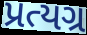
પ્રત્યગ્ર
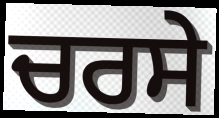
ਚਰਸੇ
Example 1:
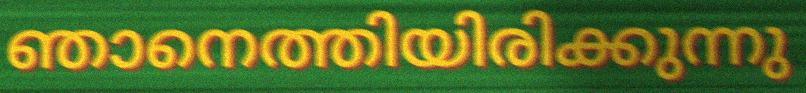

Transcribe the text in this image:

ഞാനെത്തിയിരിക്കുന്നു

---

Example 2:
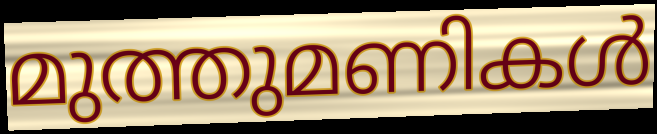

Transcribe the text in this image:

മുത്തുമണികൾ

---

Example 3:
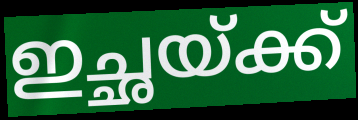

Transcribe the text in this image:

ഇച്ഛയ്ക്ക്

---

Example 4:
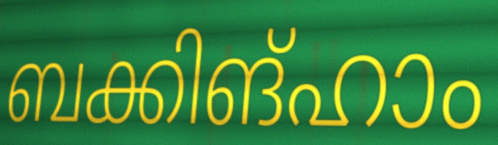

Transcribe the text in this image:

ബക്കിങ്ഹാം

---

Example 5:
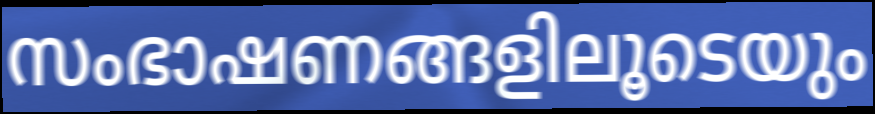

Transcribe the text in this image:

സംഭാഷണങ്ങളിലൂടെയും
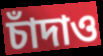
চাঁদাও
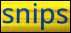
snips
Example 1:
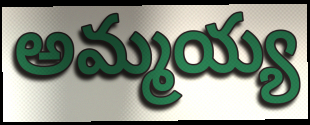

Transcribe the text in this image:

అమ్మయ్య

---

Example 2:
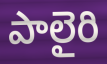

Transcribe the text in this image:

════════

Report each line of the material in which the string "Example" occurs.

Example 1:
Example 2:
Example 3:
Example 4:
Example 5:
Example 1:
Example 2:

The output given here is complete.